Take for example glossolalia, as part of a person’s religious experience they spout gibberish. This gibberish just happens to be a random mix of the most prevalent sounds in that person’s native language, with the occasional foreign word thrown in. I saw a hypnotist once, and he told the people who came up on stage to talk in the language of Martians. One guy who knew some French ended up throwing a few words of French into his babble of gibberish. People who have been hypnotized will sometimes report having actually sensed and seen the things that they were told to experience. That people can self-hypnotize is also true.

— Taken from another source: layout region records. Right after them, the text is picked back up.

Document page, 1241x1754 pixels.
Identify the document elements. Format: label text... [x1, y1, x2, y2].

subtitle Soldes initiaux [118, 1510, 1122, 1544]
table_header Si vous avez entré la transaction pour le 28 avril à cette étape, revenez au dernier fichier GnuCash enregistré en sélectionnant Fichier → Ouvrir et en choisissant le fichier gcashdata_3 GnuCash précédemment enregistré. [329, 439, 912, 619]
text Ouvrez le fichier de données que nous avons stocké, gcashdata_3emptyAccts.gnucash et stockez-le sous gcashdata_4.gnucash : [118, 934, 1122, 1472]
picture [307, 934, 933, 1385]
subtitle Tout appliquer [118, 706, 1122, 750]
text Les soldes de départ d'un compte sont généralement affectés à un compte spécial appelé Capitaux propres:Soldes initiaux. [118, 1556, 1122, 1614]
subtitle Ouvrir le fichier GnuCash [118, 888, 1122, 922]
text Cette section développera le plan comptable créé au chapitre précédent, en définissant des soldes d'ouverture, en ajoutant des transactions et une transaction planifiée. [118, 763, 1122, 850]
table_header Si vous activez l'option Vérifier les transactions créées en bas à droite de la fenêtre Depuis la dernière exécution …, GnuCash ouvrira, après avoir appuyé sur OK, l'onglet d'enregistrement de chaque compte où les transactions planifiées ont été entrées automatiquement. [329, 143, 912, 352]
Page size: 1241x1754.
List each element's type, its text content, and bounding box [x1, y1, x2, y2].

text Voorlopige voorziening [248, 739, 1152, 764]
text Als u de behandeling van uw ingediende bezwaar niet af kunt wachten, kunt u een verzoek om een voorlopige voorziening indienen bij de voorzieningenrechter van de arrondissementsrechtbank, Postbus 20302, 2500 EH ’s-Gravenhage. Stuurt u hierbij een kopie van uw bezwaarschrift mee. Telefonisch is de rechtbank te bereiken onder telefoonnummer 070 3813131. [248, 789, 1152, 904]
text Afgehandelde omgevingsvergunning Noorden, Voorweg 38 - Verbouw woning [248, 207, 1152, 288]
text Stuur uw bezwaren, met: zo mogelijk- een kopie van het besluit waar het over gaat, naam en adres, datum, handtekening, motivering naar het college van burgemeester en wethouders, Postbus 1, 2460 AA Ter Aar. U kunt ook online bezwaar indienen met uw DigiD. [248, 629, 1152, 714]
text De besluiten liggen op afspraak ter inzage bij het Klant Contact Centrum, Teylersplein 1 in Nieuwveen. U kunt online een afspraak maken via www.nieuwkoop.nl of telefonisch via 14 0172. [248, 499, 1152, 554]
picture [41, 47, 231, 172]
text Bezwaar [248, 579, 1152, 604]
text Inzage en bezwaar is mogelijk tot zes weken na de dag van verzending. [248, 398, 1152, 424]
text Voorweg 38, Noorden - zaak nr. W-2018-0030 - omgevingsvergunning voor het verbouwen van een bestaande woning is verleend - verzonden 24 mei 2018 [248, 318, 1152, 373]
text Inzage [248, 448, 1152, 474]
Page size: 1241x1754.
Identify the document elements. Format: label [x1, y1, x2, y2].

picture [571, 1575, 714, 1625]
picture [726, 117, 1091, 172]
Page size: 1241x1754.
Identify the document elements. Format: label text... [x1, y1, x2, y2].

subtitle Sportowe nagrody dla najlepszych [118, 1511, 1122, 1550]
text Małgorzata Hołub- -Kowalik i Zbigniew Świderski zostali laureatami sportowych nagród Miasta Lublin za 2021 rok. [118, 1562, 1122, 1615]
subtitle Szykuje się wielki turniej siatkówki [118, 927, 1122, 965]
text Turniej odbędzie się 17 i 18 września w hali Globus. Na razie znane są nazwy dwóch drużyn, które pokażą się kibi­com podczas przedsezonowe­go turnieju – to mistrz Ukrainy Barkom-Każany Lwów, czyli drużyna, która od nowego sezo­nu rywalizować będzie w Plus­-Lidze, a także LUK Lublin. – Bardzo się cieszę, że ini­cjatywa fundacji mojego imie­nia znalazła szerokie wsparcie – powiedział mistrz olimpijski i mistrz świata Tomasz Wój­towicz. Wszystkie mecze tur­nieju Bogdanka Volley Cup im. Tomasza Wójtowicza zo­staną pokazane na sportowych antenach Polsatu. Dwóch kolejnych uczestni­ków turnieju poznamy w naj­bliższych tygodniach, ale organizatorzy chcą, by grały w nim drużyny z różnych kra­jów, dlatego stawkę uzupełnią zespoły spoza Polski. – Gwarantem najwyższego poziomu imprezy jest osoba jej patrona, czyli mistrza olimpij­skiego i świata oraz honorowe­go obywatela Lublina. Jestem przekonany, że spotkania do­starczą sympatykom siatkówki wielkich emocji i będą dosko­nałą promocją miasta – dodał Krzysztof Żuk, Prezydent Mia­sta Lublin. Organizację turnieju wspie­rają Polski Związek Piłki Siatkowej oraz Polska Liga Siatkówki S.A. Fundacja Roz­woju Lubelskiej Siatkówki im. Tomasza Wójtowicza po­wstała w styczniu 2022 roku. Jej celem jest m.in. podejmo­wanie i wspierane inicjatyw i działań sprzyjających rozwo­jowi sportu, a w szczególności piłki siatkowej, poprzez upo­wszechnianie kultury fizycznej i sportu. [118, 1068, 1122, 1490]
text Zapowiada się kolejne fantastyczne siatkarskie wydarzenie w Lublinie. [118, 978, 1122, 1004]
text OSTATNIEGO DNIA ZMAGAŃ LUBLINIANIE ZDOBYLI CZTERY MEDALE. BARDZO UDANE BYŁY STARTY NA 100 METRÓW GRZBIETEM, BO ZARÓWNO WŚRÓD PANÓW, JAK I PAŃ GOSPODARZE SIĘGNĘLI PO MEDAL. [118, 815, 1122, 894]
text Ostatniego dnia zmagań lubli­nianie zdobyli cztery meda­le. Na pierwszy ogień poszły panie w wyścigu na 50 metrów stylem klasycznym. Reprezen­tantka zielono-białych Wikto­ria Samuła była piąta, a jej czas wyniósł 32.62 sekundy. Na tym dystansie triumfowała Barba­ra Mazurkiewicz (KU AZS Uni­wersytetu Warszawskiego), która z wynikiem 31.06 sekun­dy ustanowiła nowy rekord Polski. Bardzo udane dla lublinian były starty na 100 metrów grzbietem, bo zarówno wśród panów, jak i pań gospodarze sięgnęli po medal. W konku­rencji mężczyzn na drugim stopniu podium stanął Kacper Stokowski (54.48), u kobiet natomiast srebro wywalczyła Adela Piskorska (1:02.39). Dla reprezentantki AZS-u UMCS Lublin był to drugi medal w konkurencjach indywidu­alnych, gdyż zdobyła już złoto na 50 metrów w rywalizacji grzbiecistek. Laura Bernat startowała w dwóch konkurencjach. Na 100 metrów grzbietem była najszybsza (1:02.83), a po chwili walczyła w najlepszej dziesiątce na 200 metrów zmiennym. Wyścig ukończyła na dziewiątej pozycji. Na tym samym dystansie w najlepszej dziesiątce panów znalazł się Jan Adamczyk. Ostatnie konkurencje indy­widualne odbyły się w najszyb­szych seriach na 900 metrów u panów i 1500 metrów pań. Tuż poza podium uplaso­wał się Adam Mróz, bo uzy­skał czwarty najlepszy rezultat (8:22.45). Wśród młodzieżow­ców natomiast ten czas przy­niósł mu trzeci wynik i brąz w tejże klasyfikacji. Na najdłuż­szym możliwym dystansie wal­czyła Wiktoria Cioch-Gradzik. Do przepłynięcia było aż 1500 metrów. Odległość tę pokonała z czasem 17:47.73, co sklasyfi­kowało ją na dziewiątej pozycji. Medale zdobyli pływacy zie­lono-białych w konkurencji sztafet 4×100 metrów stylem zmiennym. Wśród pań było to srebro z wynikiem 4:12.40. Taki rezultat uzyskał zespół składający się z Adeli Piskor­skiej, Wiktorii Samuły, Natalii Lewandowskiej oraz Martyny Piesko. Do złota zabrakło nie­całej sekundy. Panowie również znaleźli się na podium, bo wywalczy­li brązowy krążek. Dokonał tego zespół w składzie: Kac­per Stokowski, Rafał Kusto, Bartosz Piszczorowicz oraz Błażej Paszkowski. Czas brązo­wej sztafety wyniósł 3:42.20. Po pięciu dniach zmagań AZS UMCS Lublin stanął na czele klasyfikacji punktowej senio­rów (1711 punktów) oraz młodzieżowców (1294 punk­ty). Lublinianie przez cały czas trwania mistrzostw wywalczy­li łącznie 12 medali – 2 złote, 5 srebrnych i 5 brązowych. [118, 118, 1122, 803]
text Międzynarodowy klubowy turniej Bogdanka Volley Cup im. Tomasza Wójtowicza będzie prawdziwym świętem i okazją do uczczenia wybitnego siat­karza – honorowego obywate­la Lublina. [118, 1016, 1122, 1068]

There’s any amount of evidence that we are the slaves of a susceptible brain. Without any further evidence than the perceptions of people who were 99% of the time trained to a belief, what sort of practical significance should this hold given that everything else we know about religion just crumbles through the cracks. Archaeological evidence shows that the Christian god started out as a minor storm god in a pantheon of deities like the Roman, Viking, or Greek mythologies. You can trace his ascendancy and the rewriting of history to show him as being the one and only. Sikhs who practice yoga report themselves to be able to hover, but admit that an outsider wouldn’t be able to see it unless the viewer “believed”. We’re currently in the process of watching Scientology go from something clearly crafted by a science fiction writer to being believed as reality, and for people to report mystical experiences when “audited”.

There’s really no lack of evidence that we’re seeing anything more than people doing wacky stuff based on popular fictions. And knowing that, and knowing the sorts of things that people use their religion to enable themselves to do, what would possibly cause a person to hear the voice of God and start cheering rather than go, “Oh shit.”?